__AIM OF THE TASK__.
Write out exactly the first lines of the listing, ending on the line that contains "Under the direction of the stake president, the".

-=-=-=-=-

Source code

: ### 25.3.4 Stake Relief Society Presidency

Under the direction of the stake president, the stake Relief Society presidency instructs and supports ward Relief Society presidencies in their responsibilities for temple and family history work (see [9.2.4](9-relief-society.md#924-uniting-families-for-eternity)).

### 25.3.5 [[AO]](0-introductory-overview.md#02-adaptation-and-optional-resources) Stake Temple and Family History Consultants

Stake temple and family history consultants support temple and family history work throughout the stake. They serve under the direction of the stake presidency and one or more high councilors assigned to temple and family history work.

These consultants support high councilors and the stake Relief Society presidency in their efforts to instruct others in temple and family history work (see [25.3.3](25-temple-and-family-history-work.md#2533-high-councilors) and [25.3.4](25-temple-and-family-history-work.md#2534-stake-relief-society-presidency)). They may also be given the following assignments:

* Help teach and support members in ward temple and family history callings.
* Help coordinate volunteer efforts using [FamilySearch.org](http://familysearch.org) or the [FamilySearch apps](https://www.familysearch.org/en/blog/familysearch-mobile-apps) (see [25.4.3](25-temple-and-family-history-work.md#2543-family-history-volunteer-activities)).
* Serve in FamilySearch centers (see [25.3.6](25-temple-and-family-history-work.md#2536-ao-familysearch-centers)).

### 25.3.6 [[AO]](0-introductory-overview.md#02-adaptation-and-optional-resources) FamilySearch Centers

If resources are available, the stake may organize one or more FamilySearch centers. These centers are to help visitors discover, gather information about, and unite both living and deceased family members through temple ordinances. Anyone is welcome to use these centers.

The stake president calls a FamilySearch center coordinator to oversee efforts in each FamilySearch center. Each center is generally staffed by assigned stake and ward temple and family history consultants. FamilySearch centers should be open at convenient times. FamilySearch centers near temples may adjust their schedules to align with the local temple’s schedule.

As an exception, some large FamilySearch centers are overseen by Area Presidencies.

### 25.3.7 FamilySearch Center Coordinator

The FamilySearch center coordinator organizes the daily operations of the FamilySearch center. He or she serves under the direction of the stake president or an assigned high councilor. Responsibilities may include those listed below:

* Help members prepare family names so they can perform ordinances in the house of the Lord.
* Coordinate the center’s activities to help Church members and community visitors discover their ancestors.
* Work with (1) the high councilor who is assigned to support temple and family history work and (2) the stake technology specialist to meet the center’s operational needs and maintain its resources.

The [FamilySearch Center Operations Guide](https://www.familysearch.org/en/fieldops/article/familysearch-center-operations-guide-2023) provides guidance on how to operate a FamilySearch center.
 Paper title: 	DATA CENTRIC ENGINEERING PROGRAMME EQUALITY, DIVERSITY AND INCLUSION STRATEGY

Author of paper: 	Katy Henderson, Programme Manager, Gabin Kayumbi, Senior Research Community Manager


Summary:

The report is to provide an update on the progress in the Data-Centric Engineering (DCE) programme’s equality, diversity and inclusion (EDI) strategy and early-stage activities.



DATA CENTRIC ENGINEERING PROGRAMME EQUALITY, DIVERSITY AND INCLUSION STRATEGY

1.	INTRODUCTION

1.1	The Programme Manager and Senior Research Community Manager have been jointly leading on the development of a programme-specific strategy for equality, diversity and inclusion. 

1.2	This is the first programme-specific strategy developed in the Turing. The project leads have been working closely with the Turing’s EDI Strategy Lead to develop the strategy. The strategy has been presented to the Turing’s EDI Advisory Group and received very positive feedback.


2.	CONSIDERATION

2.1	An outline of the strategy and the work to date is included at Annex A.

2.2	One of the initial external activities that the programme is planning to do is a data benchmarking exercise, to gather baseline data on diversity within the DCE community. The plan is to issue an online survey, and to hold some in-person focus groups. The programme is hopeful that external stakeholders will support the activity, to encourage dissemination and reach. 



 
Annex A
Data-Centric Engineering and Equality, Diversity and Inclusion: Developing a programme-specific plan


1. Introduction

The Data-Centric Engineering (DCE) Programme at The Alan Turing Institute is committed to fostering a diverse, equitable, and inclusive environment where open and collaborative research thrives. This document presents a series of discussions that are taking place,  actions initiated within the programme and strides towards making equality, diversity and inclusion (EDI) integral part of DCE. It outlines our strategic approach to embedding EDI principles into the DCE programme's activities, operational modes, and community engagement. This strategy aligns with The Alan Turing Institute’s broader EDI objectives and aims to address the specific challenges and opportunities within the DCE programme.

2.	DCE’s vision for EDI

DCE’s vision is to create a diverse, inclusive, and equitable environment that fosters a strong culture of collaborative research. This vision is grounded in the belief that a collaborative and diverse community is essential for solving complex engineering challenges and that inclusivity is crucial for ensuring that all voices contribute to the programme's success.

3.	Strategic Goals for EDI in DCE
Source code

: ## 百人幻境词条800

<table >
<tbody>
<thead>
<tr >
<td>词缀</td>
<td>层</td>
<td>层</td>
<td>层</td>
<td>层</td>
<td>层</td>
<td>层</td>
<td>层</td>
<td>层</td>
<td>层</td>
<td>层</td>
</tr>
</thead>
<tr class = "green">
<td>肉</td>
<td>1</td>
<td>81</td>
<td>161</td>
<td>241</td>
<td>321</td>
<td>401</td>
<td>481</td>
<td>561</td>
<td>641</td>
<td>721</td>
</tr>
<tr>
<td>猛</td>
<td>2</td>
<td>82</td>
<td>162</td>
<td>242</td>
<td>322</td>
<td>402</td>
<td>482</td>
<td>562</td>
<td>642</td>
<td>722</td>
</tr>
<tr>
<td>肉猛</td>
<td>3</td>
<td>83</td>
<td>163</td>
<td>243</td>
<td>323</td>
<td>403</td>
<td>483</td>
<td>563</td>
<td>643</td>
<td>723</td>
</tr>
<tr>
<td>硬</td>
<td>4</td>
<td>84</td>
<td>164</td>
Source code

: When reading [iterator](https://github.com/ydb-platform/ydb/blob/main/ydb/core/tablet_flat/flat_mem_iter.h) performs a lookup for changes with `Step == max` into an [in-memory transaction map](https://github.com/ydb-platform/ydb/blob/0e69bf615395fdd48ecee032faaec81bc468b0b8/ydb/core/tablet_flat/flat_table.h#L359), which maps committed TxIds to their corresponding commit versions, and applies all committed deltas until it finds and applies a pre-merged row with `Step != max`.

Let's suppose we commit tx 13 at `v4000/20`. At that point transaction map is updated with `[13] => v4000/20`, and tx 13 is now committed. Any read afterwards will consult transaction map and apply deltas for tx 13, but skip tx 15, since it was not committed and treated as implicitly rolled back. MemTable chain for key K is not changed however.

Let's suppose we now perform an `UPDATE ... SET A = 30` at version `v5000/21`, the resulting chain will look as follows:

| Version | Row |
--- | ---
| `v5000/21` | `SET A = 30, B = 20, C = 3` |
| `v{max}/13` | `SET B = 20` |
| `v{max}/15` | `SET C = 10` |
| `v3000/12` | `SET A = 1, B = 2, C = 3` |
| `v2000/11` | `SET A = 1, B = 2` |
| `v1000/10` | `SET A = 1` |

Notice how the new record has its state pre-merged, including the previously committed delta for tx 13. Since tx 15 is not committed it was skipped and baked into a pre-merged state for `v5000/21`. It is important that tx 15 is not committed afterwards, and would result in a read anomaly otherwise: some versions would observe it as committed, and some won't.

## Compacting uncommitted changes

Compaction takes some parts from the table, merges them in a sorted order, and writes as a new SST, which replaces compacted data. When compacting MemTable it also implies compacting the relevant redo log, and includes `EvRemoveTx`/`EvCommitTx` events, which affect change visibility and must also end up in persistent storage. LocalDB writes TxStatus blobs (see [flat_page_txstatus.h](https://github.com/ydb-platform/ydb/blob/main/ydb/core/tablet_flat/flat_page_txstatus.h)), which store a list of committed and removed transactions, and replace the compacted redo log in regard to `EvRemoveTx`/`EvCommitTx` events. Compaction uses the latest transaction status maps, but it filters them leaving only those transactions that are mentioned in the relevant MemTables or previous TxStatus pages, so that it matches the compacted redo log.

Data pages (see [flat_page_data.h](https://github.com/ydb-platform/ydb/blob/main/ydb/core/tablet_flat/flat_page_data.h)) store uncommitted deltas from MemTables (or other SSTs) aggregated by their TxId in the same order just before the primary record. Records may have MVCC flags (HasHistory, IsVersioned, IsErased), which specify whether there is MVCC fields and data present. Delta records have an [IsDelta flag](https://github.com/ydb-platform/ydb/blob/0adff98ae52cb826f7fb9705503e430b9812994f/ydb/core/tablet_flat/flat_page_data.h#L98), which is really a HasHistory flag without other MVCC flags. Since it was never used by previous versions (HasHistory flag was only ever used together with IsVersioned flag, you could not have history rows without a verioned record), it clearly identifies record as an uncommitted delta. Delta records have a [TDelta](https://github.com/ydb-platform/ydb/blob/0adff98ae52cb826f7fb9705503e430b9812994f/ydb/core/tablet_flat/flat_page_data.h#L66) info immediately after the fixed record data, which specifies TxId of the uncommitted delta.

-=-=-=-=-

__REPLY TO THE TASK__.
Source code

: ### 25.3.4 Stake Relief Society Presidency

Under the direction of the stake president, the stake Relief Society presidency instructs and supports ward Relief Society presidencies in their responsibilities for temple and family history work (see [9.2.4](9-relief-society.md#924-uniting-families-for-eternity)).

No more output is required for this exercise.